Like most working screenwriters in Los Angeles I have run the full gamut of experiences from bad to horrific, and everything in between. No, I’m kidding. I’ve had many wonderful experiences, even on some of the biggest projects I’ve worked on. Partly, you just have to understand that it is ultimately an industry, and if a studio is spending a ton of money to make a movie, of course they are going to want a say in how that money gets spent. Still, at a certain point in the novel, Jared is shown the algorithm for producing a movie. A box asks “Is everything with the movie going as well as it possibly can?” and the options “Yes” and “No” both lead to a single box that says “Try replacing the writer”. Obviously that’s a gross exaggeration, and the best producers I know are all true collaborators, but it’s also probably fair comment on the level of esteem the screenwriter – and actually the entire craft of screenwriting in general – is sometimes afforded in the filmmaking process. In the book, Jared is baffled by this, and it does always seem like the silliest form of self-sabotage to me, because while it is entirely possible to make a bad movie from a great script, I don’t think anybody in the history of cinema has ever made a great movie from a bad script.
Will robots ever be able to write screenplays and would the films be any good if they did?
It might just be wishful thinking – because I’d ideally like to be able to keep paying my rent – but I suspect AI-generated movies won’t be here anytime soon. As a viewer I want to experience the unique feeling of satisfaction of having seen a story well told, but I also want to be surprised by what I have seen. That is a tricky conundrum I spend my life wrestling with, and I don’t think there is an algorithm for that. At least,
I very much hope there isn’t.
If a bot is grown from DNA and can think and feel, is it human? And should “real” humans be afraid?
The moral philosopher Jeremy Bentham said this about animals: “The question is not, Can they reason? nor, Can they talk? but, Can they suffer? Why should the law refuse its protection to any sensitive being?” And I think that probably goes for bots too, because Jared certainly suffers in the book. He also would personally have been fascinated by Bentham, who is perhaps now most famous for requesting he be pickled after his death. Bentham’s request was granted, and his auto-icon is on permanent display in University College London, where it is now regularly kidnapped by generations of medical students. So I don’t know if we need to be afraid of bots, but we probably should be cautious around medical students.
Are there common themes in your work and does your writing process differ when you’re writing prose from when you’re writing scripts?
A lot of the stories I find myself telling are ultimately about the search for human connection. Jared’s journey – despite him being an android – is very much about this, and so is a lot of my screenwriting. I am not sure what that says about me, except perhaps I should get out more.
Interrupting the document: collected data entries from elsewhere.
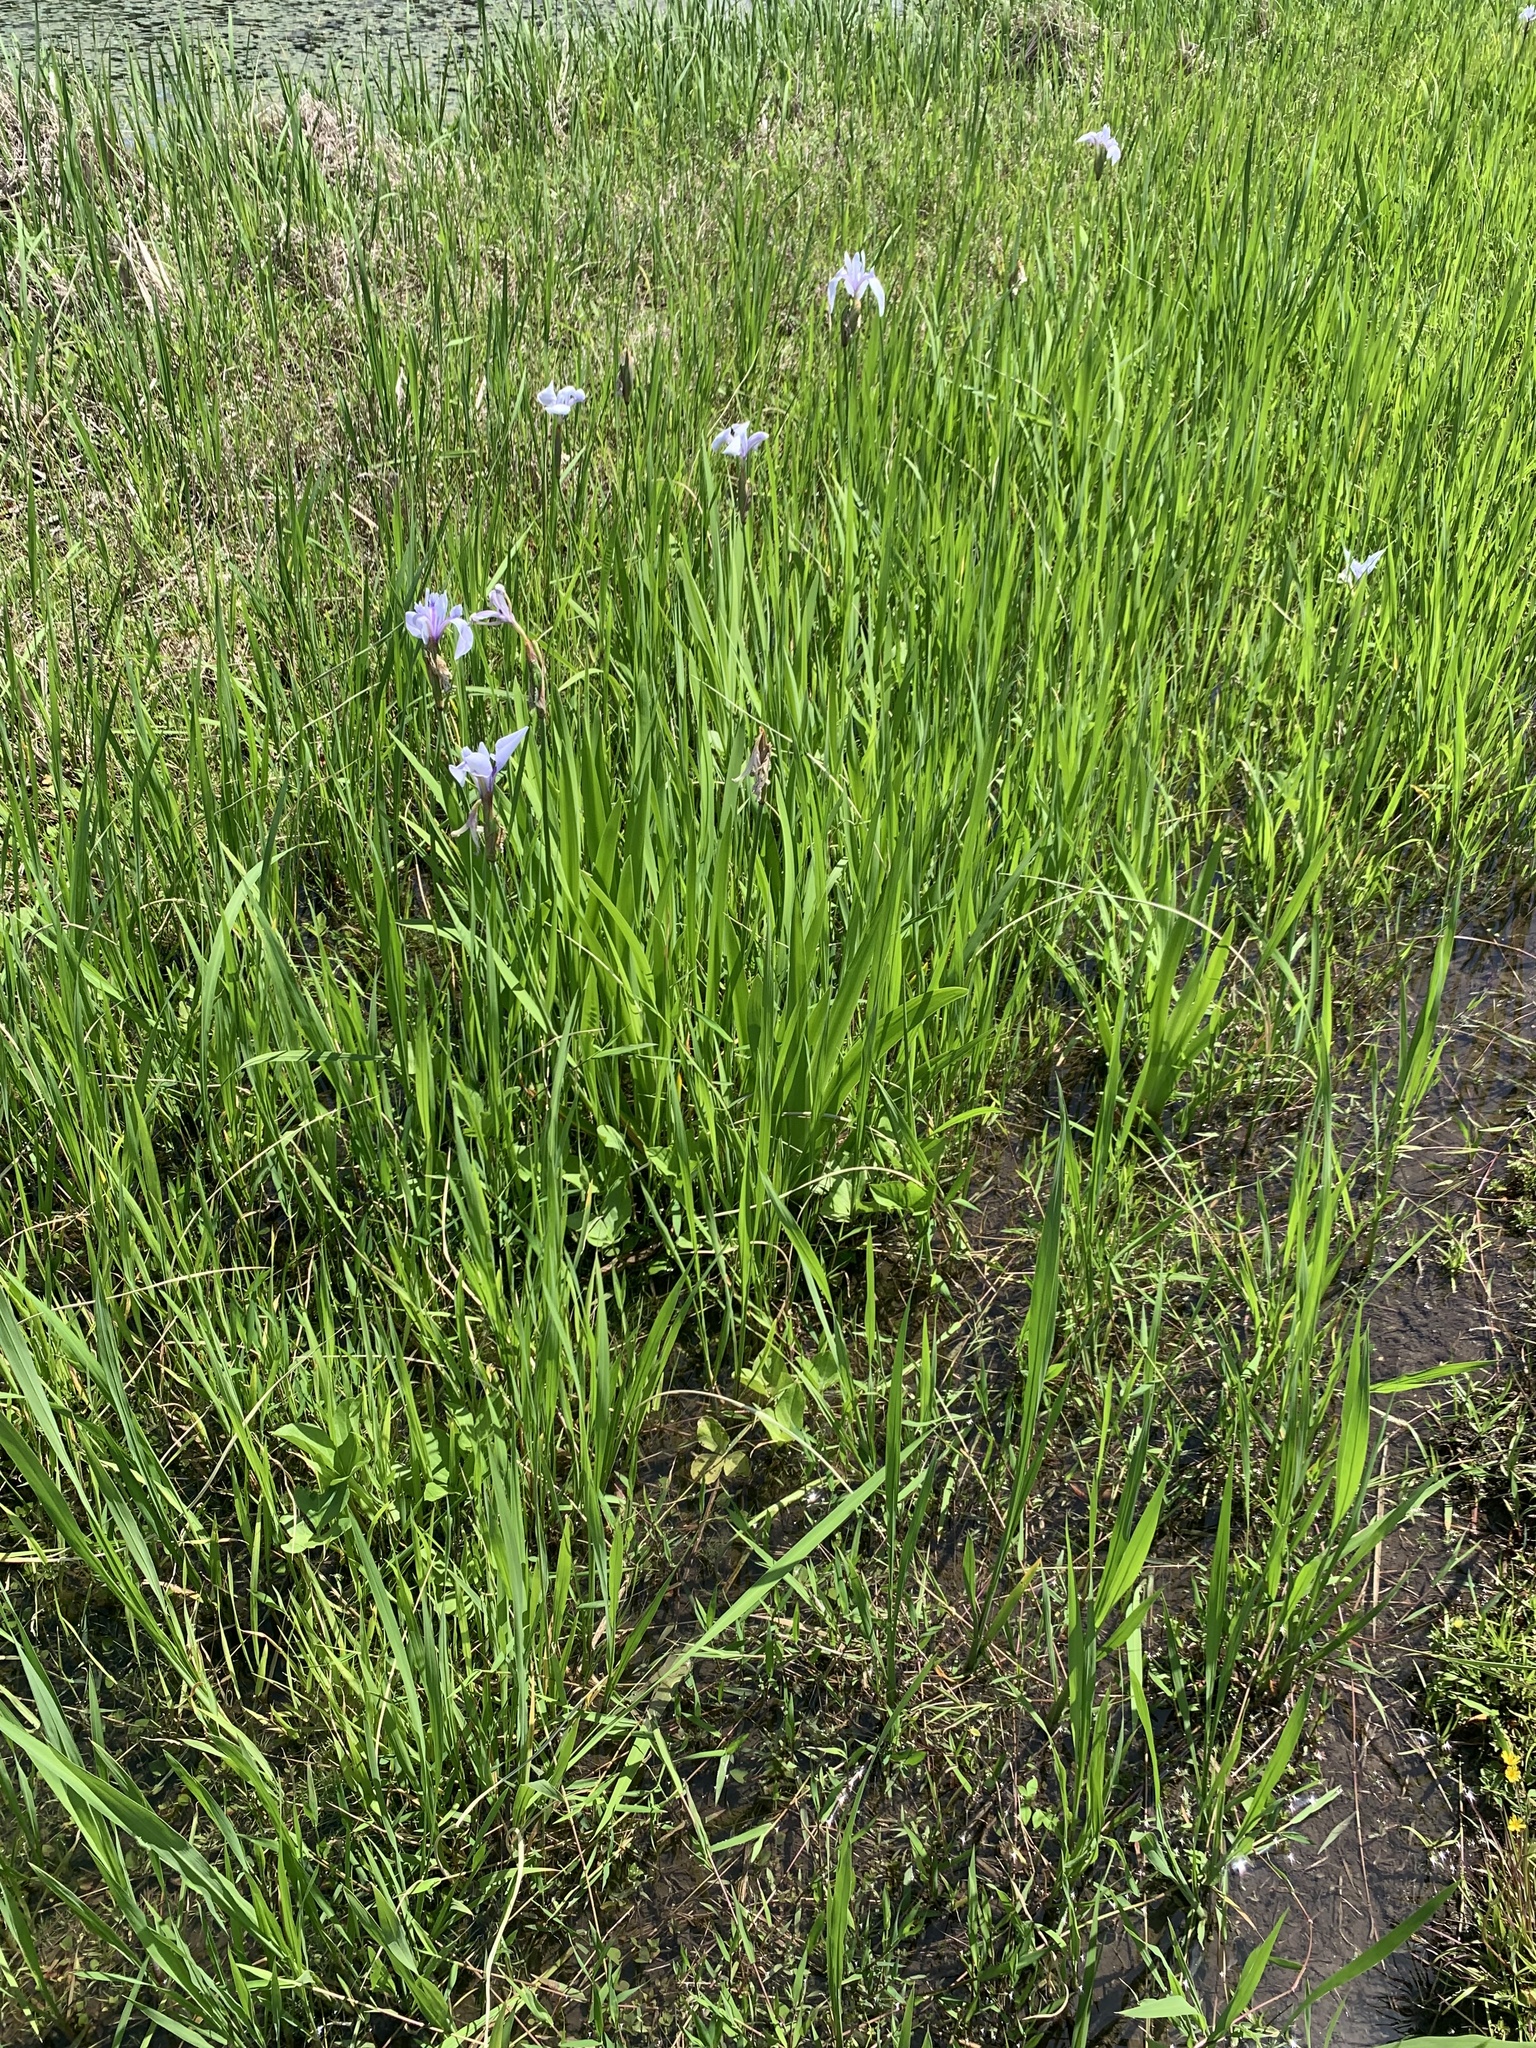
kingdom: Plantae
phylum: Tracheophyta
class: Liliopsida
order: Asparagales
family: Iridaceae
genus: Iris
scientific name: Iris laevigata
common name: Japanese iris
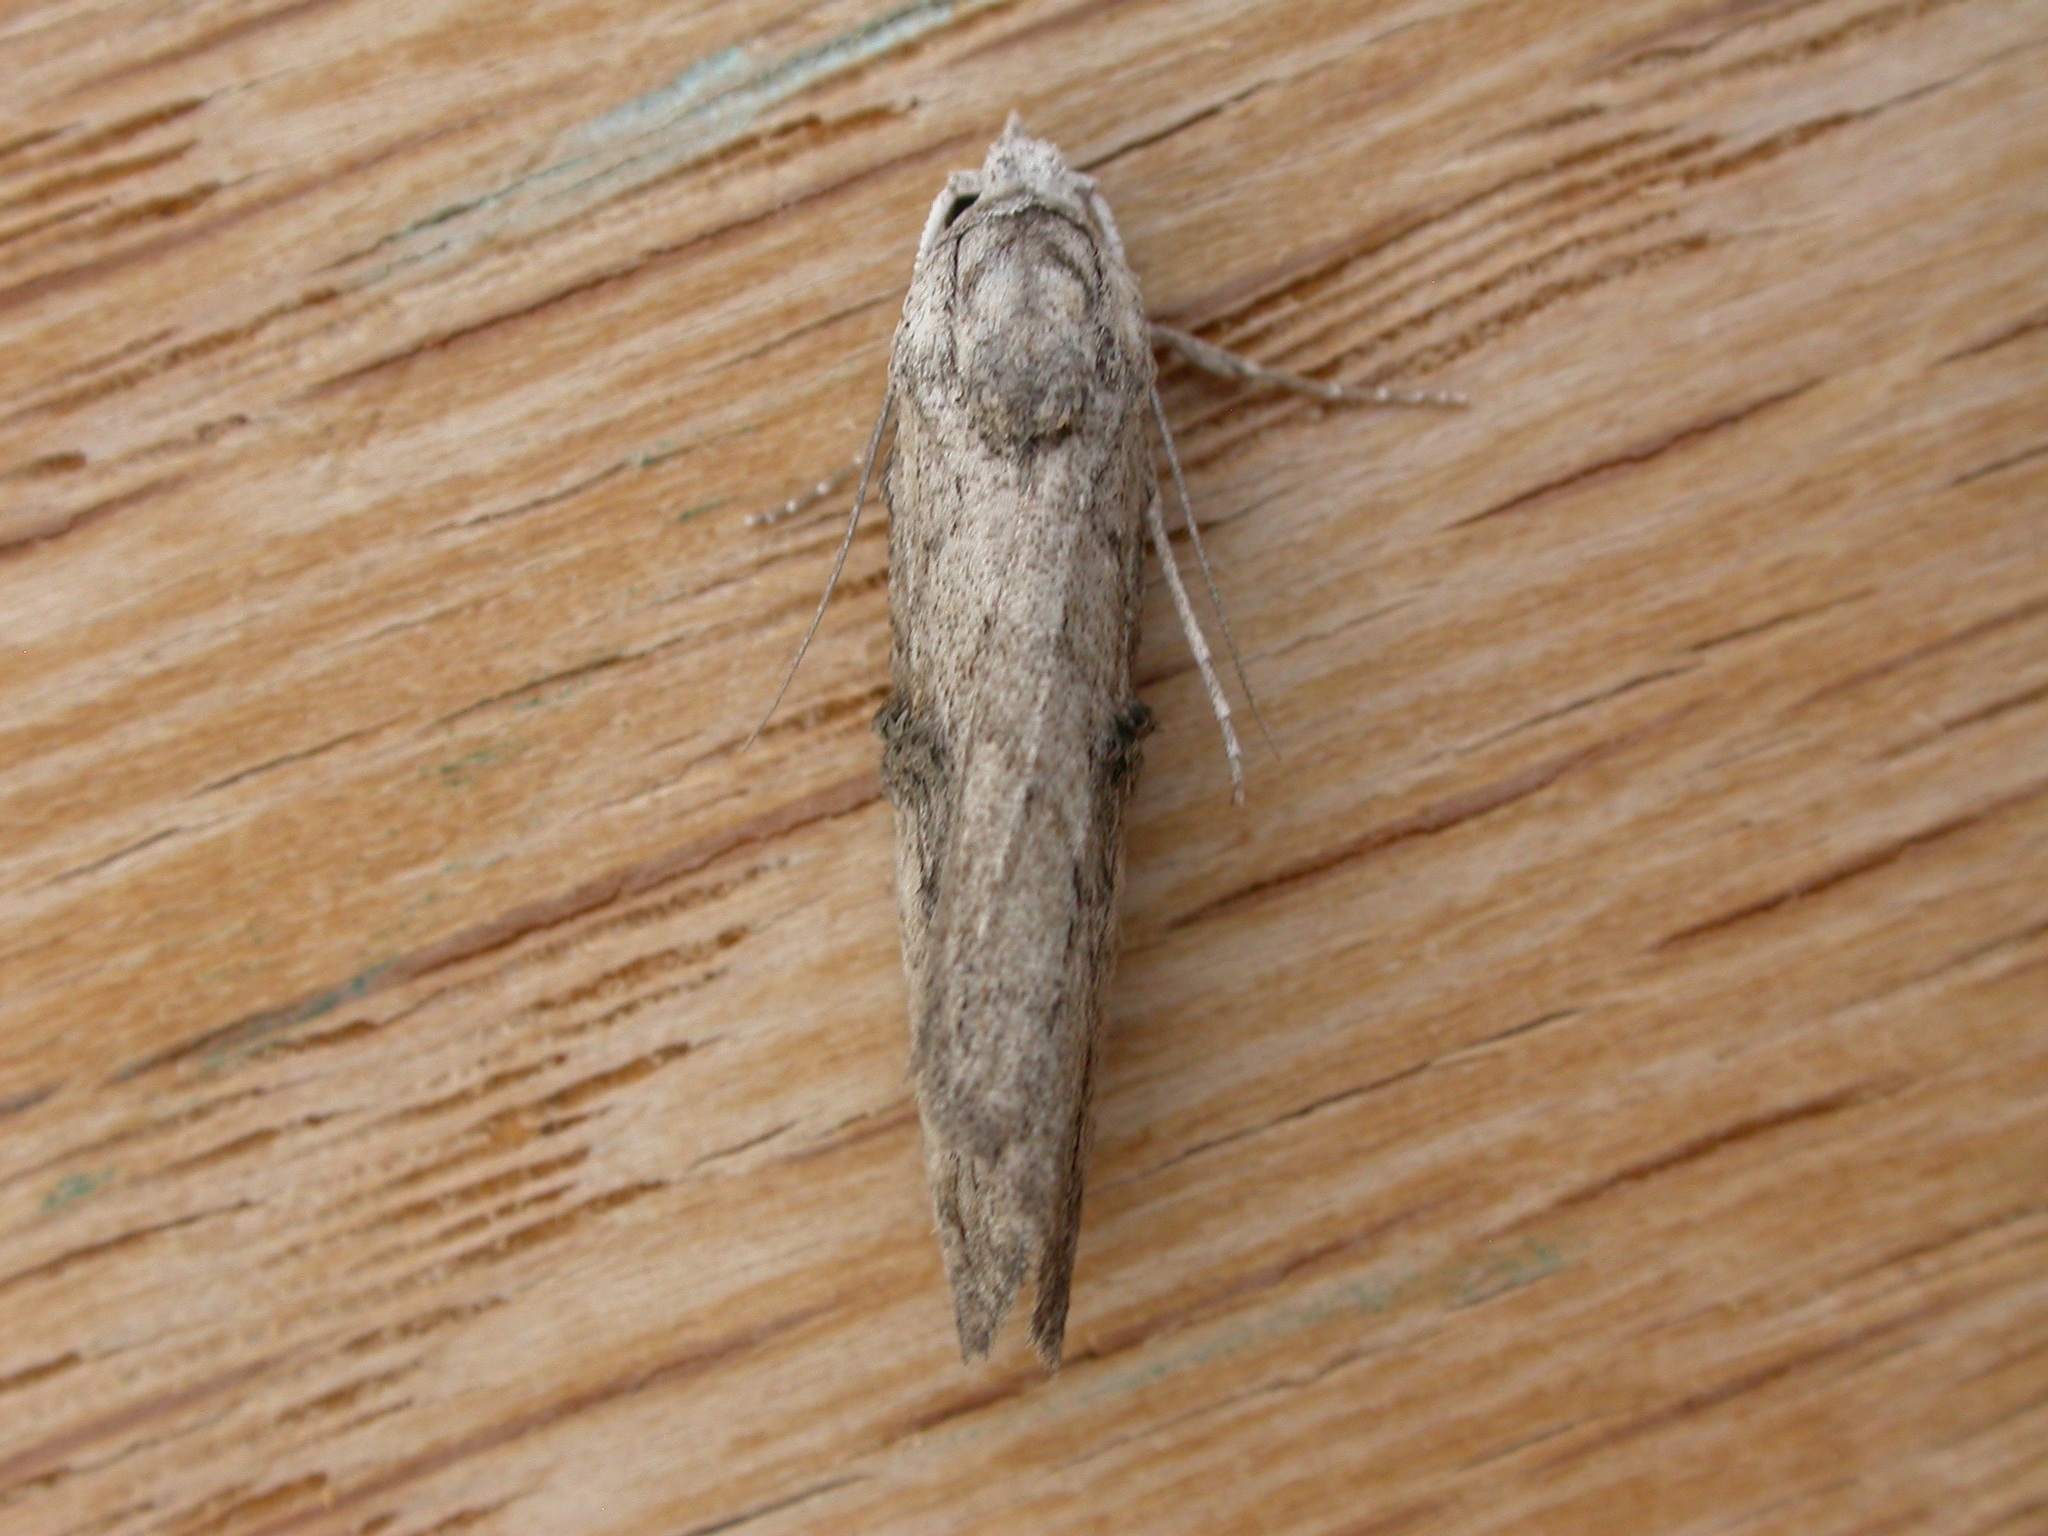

In terms of the writing process, that doesn’t really differ from one genre to another, with the primary constants being that it takes forever and requires endless coffee, snacks and doubt.
What’s your favourite era of movie making and what are some of your most beloved films?
I think everybody has a soft spot for the movies they saw during their most formative years. I am no exception, and the movies I will always come back to are things like Forrest Gump, Thelma and Louise, and The Shawshank Redemption: movies I saw on the big screen in Edinburgh when I was growing up. It is probably not a coincidence that many of these are the same movies that Jared first falls in love with.
Who was your favourite teacher and what was your first pet called?
I think I’d only feel comfortable sending this information to you in a password-protected document. That being so, if you can send me your date of birth and mother’s maiden name, I will use those as the passwords.